The City of God by Augustine - 7 - God Is Not the World, He Created the World
Book Seven
Quote
📝 We, however, seek for a mind which, trusting to true religion, does not adore the world as its god, but for the sake of God praises the world as a work of God, and, purified from mundane defilements, comes pure to God Himself who founded the world.
Notes
🔥 There is a set of select gods, more important than the others, and Augustine wants to make the case against them, too, that they don't help anyone with eternal life.
🔥 The selection of these "select" gods is arbitrary. Felicitas is not one, nor Fortune. "Even Fortune herself has had an adverse fortune?"
🔥 Augustine says it's actually probably better not to be among the "select", since their crimes are more well known and infamous than the others.
🔥 Varro's (and the Romans') conception of God is that he is the world and the world's soul/mind, which is then divided and subdivided into many parts (the individual gods). For Augustine, God is the creator of the world, not the world itself.
🔥 He continues his mocking analysis at how the gods' dominions are divided up so much. Janus is the god of beginnings, but he isn't also the god of endings? Even though he has two, sometimes four, faces? It makes no sense. And Jupiter is the cause of all things. But how is the cause different from the first thing (ie Janus). There's a lot of other things that don't make much sense which Augustine goes through.
🔥 Jupiter has many names (instead of breaking him up into many gods...?). They call him Pecunia, which means money, because all things belong to him. But how is it that the king of gods is called money, and not wisdom or something to indicate true riches? Money doesn't have anything to do with real richness or virtue. The love of money is evil, even according to some Romans.
🔥 There are plenty more contradictions that Augustine dissects. He also speculates that "a far more credible account of these gods is that they were men," and that legends and myths were built up around them over time.
🔥 The Romans take the world and divide it up a million different ways in an inconsistent and arbitrary way to patch together their different gods. But again, says Augustine, God is not the world. He is the creator of the world. "Therefore He governs all things in such a manner as to allow them to perform and exercise their own proper movements. For although they can be nothing without Him, they are not what He is."

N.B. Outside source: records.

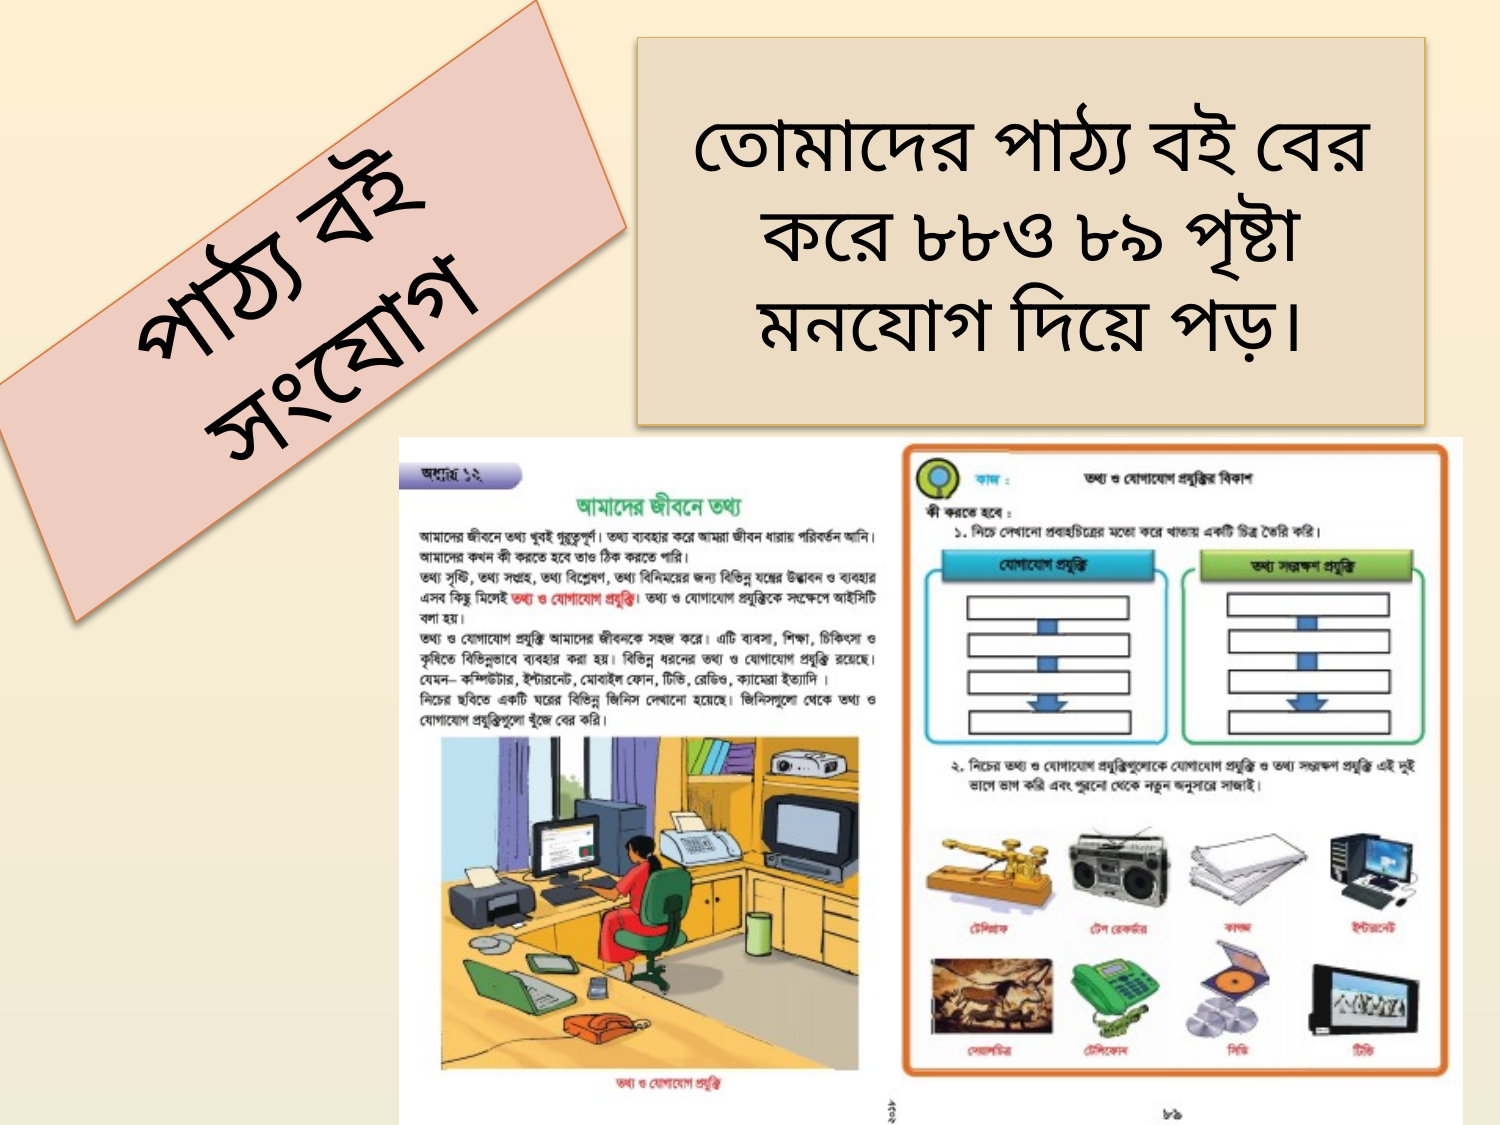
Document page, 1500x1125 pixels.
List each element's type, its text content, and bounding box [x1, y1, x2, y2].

text_box তোমাদের পাঠ্য বই বের করে ৮৮ও ৮৯ পৃষ্টা মনযোগ দিয়ে পড়। [637, 37, 1426, 426]
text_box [399, 437, 1463, 1125]
text_box পাঠ্য বই সংযোগ [0, 0, 628, 623]
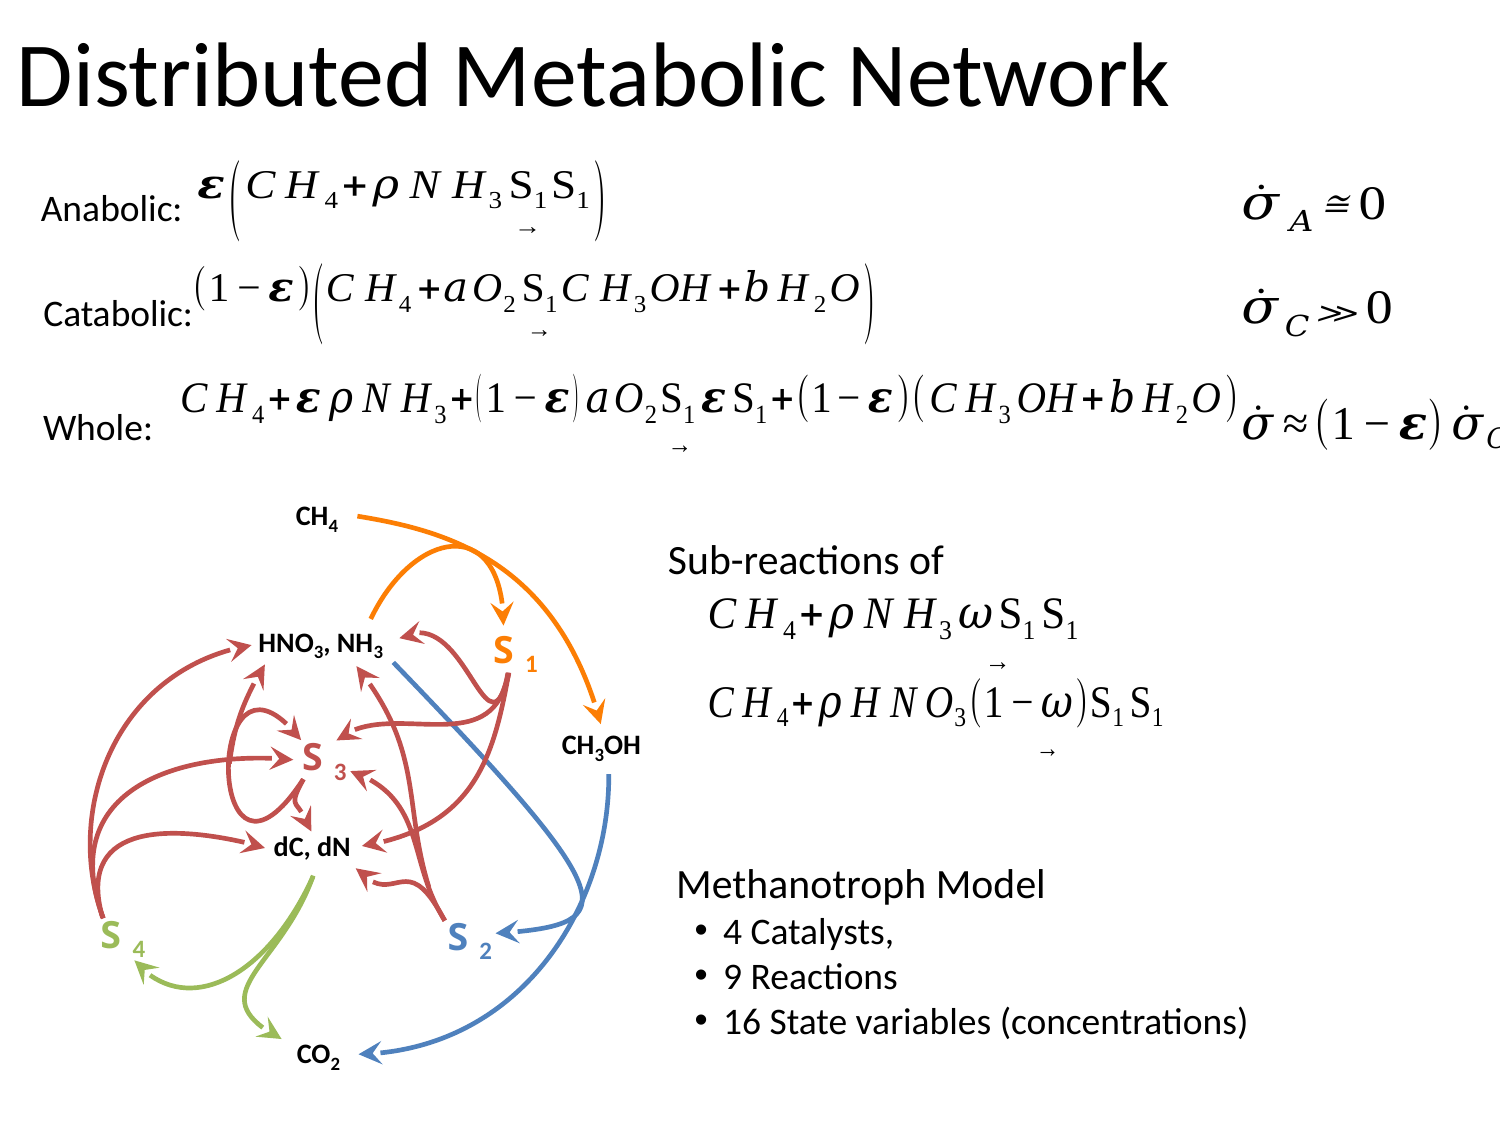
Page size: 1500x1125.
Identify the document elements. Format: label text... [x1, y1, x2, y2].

text_box Anabolic: [26, 176, 198, 237]
text_box Whole: [28, 395, 169, 455]
title Distributed Metabolic Network [1, 4, 1352, 135]
picture [77, 489, 659, 1088]
text_box Catabolic: [28, 281, 209, 342]
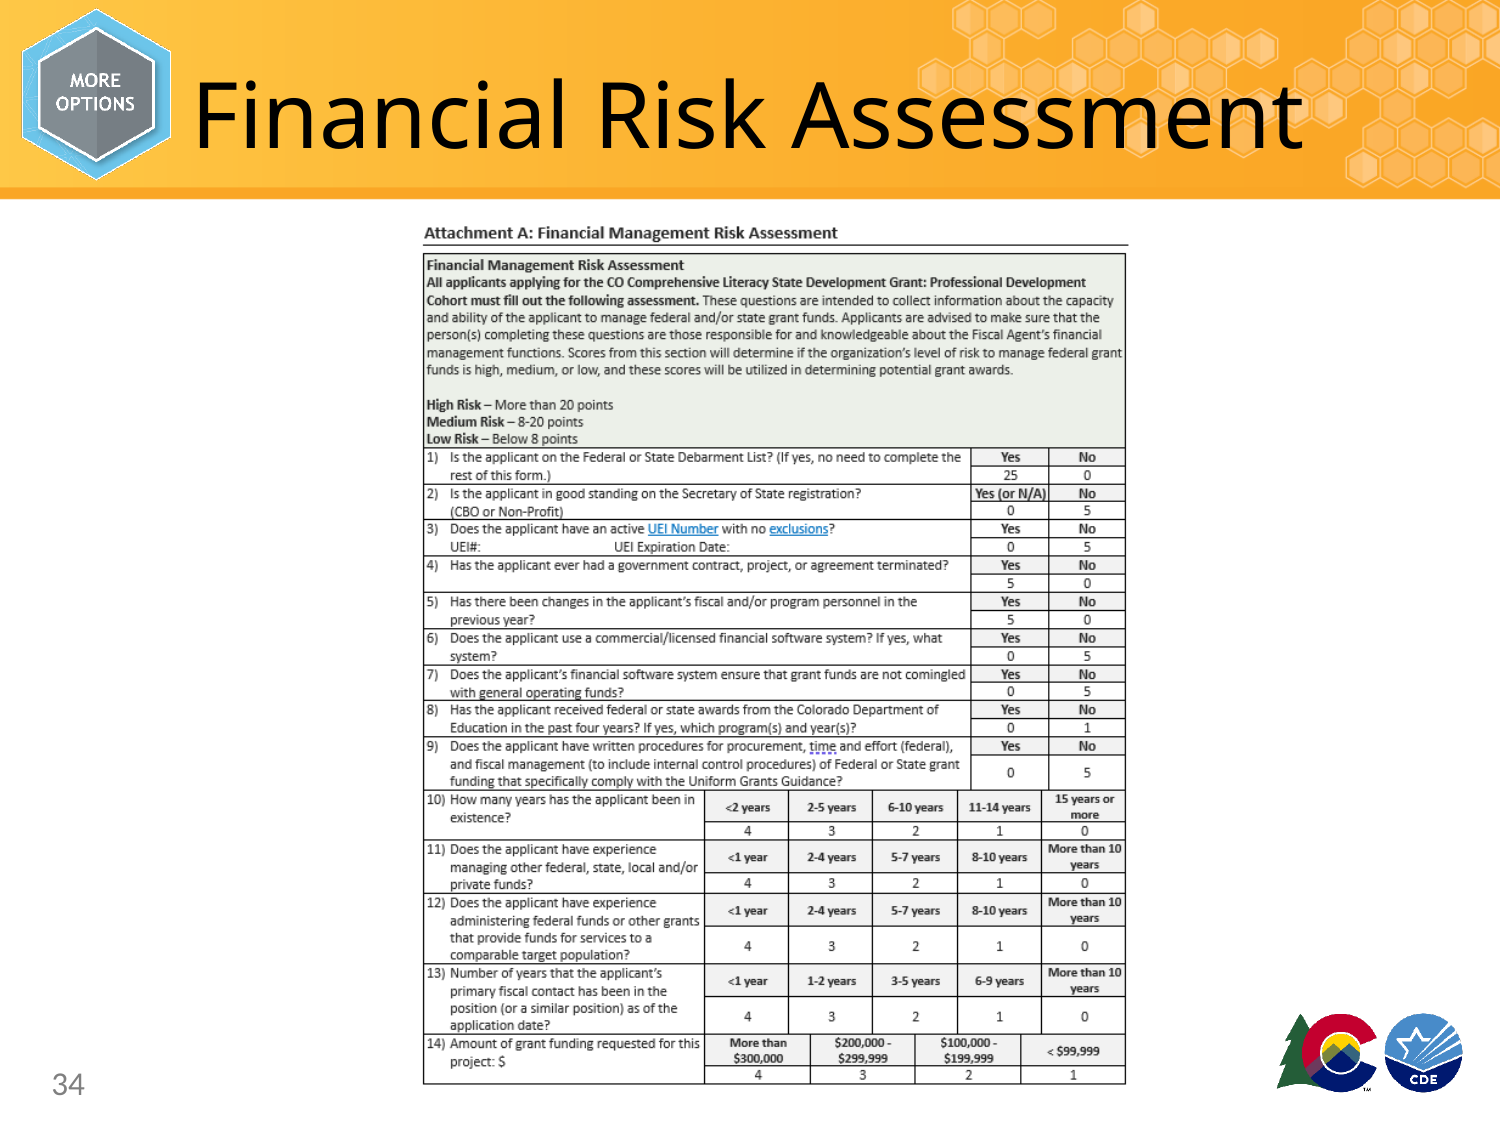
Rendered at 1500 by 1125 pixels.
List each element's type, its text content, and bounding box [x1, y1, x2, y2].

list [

🔥 And he is able to see this clearly only because he is a Christian. Only the true Christian religion can shine the light of truth and expose the Roman gods as demons and lies.
Key Takeaways
💬 Again, we've seen a lot of this before in the previous sections. Rome's gods make no sense, and they're actually vile and evil influences. Augustine spends some time discussing how there's a god that governs seeds, and the way Romans worship this god is by worshiping men's private parts, even placing a wreath over them. I get the impression Augustine is having some fun taking apart Rome's gods like this, and maybe that's why he's spending so much time on it.